Ardia. Não sabia o quê, nem onde. Em algum lugar que buscava no silêncio, de olhos abertos para o nada. Um lugar que podia ser em qualquer parte. Um lugar inexprimível, do qual não havia pontos, pontas, lados. Só a sensação da ardência. Ardia. Ardia ou queimava?
Talvez fosse a surpresa. Quem sabe um mal súbito que espreitava à sombra aguardando o momento certo para assaltá-la. Seria tempo de morrer? Seria um prenúncio de morte, aquela estranha sensação que a farejava como um cão faminto? Ou ela mesma farejava o ar em busca de alguma coisa que não havia?
Talvez fosse medo. Uma informação mal decifrada que alertava sobre um falso risco iminente. Mas de onde vinha? Por que teria surgido ao acaso, assim, repentinamente, feito uma abelha zangada a investir sobre seu verdugo?
Que mais poderia ser? Ardia, queimava, bulia com tudo o que tinha e era. Deveria se preparar para possível dor? E que dor estaria por vir? Ou, seria a loucura? Preocupação insossa, suspeita infundada. E a sentinela fiel, que a ensombrava, que a preservava com o cuidado de um escravo, que a alertava, quem, ou o quê seria? Um sexto sentindo? Um anjo? A própria alma?
Ardia. Queimava. Um certo sabor de angústia lhe apertava o peito. Angústia ou aflição? Talvez, mais agonia. Impaciência. Também susto. Onde ia parar aquilo?

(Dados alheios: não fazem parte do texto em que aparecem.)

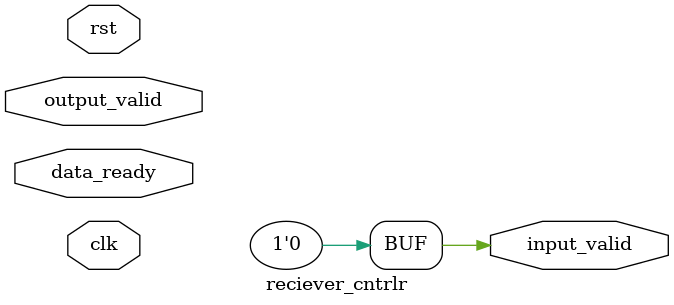
<source format=v>
`define LSB_R 2'b00
`define MSB_R 2'b01
`define FIR_CALC 2'b10
`define OUT_READY 2'b11

module reciever_cntrlr(
    clk,
    rst,
    data_ready,
    input_valid,
    output_valid
);
 input clk,rst,data_ready,output_valid;
 output reg input_valid;
 reg ps,ns;

always @(posedge clk) begin
    if(rst)
    ps=`LSB_R;
    else
    ps=ns;
end

always @(*)
begin
case(ps)
`LSB_R:ns=data_ready ? `MSB_R : `LSB_R;
`MSB_R:ns=data_ready ? `FIR_CALC : `MSB_R;
`FIR_CALC:ns=`OUT_READY;
`OUT_READY:ns=output_valid ? `LSB_R : `OUT_READY;
endcase
end
 
always @(ps) begin
input_valid=0;
case(ps)
//`LSB_R
//`MSB_R
`FIR_CALC:input_valid=1;
//`OUT_READY
endcase
end

endmodule
</source>
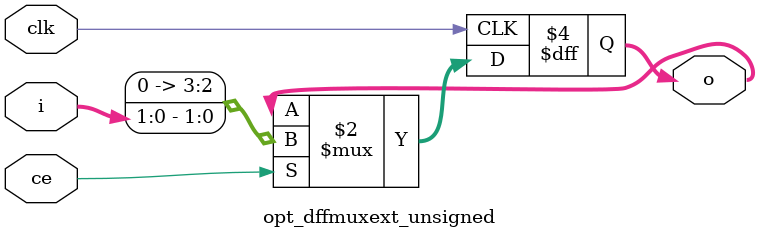
<source format=v>
module opt_dffmuxext_unsigned(input clk, ce, input [1:0] i, output reg [3:0] o);
    always @(posedge clk) if (ce) o <= i;
endmodule

</source>
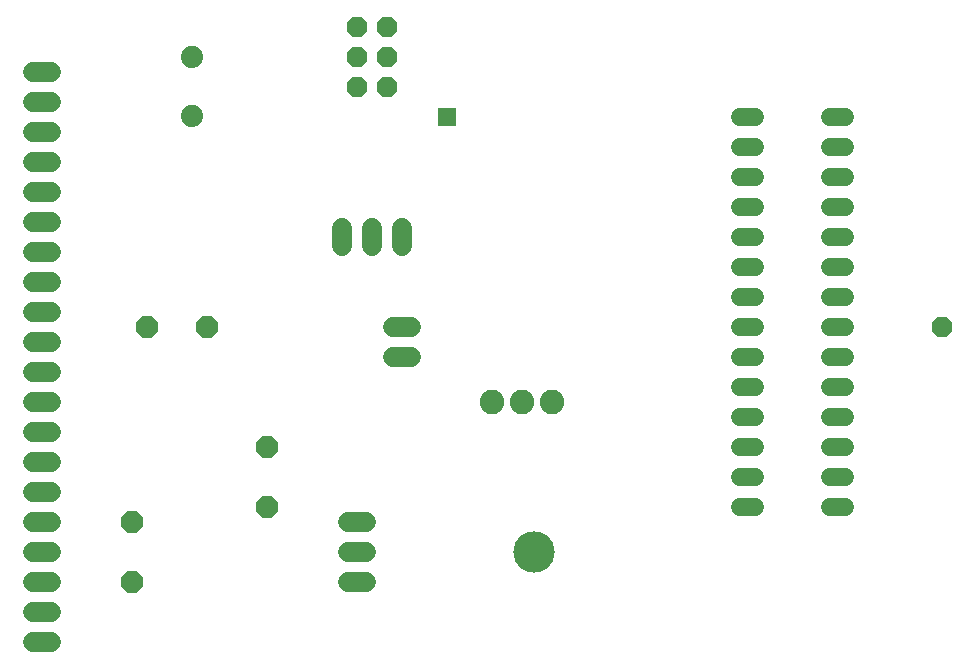
<source format=gts>
G75*
%MOIN*%
%OFA0B0*%
%FSLAX24Y24*%
%IPPOS*%
%LPD*%
%AMOC8*
5,1,8,0,0,1.08239X$1,22.5*
%
%ADD10C,0.0600*%
%ADD11C,0.0680*%
%ADD12OC8,0.0680*%
%ADD13C,0.0820*%
%ADD14C,0.0740*%
%ADD15OC8,0.0710*%
%ADD16C,0.1380*%
%ADD17R,0.0611X0.0611*%
D10*
X031340Y010600D02*
X031860Y010600D01*
X031860Y011600D02*
X031340Y011600D01*
X031340Y012600D02*
X031860Y012600D01*
X031860Y013600D02*
X031340Y013600D01*
X031340Y014600D02*
X031860Y014600D01*
X031860Y015600D02*
X031340Y015600D01*
X031340Y016600D02*
X031860Y016600D01*
X031860Y017600D02*
X031340Y017600D01*
X031340Y018600D02*
X031860Y018600D01*
X031860Y019600D02*
X031340Y019600D01*
X031340Y020600D02*
X031860Y020600D01*
X031860Y021600D02*
X031340Y021600D01*
X031340Y022600D02*
X031860Y022600D01*
X031860Y023600D02*
X031340Y023600D01*
X034340Y023600D02*
X034860Y023600D01*
X034860Y022600D02*
X034340Y022600D01*
X034340Y021600D02*
X034860Y021600D01*
X034860Y020600D02*
X034340Y020600D01*
X034340Y019600D02*
X034860Y019600D01*
X034860Y018600D02*
X034340Y018600D01*
X034340Y017600D02*
X034860Y017600D01*
X034860Y016600D02*
X034340Y016600D01*
X034340Y015600D02*
X034860Y015600D01*
X034860Y014600D02*
X034340Y014600D01*
X034340Y013600D02*
X034860Y013600D01*
X034860Y012600D02*
X034340Y012600D01*
X034340Y011600D02*
X034860Y011600D01*
X034860Y010600D02*
X034340Y010600D01*
D11*
X008400Y006100D02*
X007800Y006100D01*
X007800Y007100D02*
X008400Y007100D01*
X008400Y008100D02*
X007800Y008100D01*
X007800Y009100D02*
X008400Y009100D01*
X008400Y010100D02*
X007800Y010100D01*
X007800Y011100D02*
X008400Y011100D01*
X008400Y012100D02*
X007800Y012100D01*
X007800Y013100D02*
X008400Y013100D01*
X008400Y014100D02*
X007800Y014100D01*
X007800Y015100D02*
X008400Y015100D01*
X008400Y016100D02*
X007800Y016100D01*
X007800Y017100D02*
X008400Y017100D01*
X008400Y018100D02*
X007800Y018100D01*
X007800Y019100D02*
X008400Y019100D01*
X008400Y020100D02*
X007800Y020100D01*
X007800Y021100D02*
X008400Y021100D01*
X008400Y022100D02*
X007800Y022100D01*
X007800Y023100D02*
X008400Y023100D01*
X008400Y024100D02*
X007800Y024100D01*
X007800Y025100D02*
X008400Y025100D01*
X018100Y019900D02*
X018100Y019300D01*
X019100Y019300D02*
X019100Y019900D01*
X020100Y019900D02*
X020100Y019300D01*
X020400Y016600D02*
X019800Y016600D01*
X019800Y015600D02*
X020400Y015600D01*
X018900Y010100D02*
X018300Y010100D01*
X018300Y009100D02*
X018900Y009100D01*
X018900Y008100D02*
X018300Y008100D01*
D12*
X038100Y016600D03*
X019600Y024600D03*
X019600Y025600D03*
X019600Y026600D03*
X018600Y026600D03*
X018600Y025600D03*
X018600Y024600D03*
D13*
X023100Y014100D03*
X024100Y014100D03*
X025100Y014100D03*
D14*
X013100Y023616D03*
X013100Y025584D03*
D15*
X013600Y016600D03*
X011600Y016600D03*
X015600Y012600D03*
X015600Y010600D03*
X011100Y010100D03*
X011100Y008100D03*
D16*
X024500Y009100D03*
D17*
X021600Y023600D03*
M02*

</source>
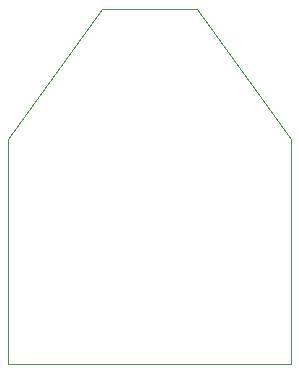
<source format=gbr>
G04 #@! TF.GenerationSoftware,KiCad,Pcbnew,8.0.6-1.fc40*
G04 #@! TF.CreationDate,2024-11-28T14:20:38+01:00*
G04 #@! TF.ProjectId,cny_but2,636e795f-6275-4743-922e-6b696361645f,rev?*
G04 #@! TF.SameCoordinates,Original*
G04 #@! TF.FileFunction,Profile,NP*
%FSLAX46Y46*%
G04 Gerber Fmt 4.6, Leading zero omitted, Abs format (unit mm)*
G04 Created by KiCad (PCBNEW 8.0.6-1.fc40) date 2024-11-28 14:20:38*
%MOMM*%
%LPD*%
G01*
G04 APERTURE LIST*
G04 #@! TA.AperFunction,Profile*
%ADD10C,0.100000*%
G04 #@! TD*
G04 APERTURE END LIST*
D10*
X145000000Y-93000000D02*
X121000000Y-93000000D01*
X145000000Y-74000000D02*
X145000000Y-93000000D01*
X137000000Y-63000000D02*
X145000000Y-74000000D01*
X129000000Y-63000000D02*
X137000000Y-63000000D01*
X121000000Y-74000000D02*
X129000000Y-63000000D01*
X121000000Y-93000000D02*
X121000000Y-74000000D01*
M02*

</source>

O que fazer para se salvar? Ou para se livrar daquela teia, daquela rede de sensações, aranhas bizarras, que a tornavam tão dócil presa?
Estaria perdida em que mundo? Qual idioma falava, em suas entranhas, seu coração, sua alma, nela inteira, aquele sentimento estrangeiro, completamente desconhecido, que a levava, talvez, para sempre? Ardia. Queimava... Por um inexperiente, incógnito e novíssimo, amor.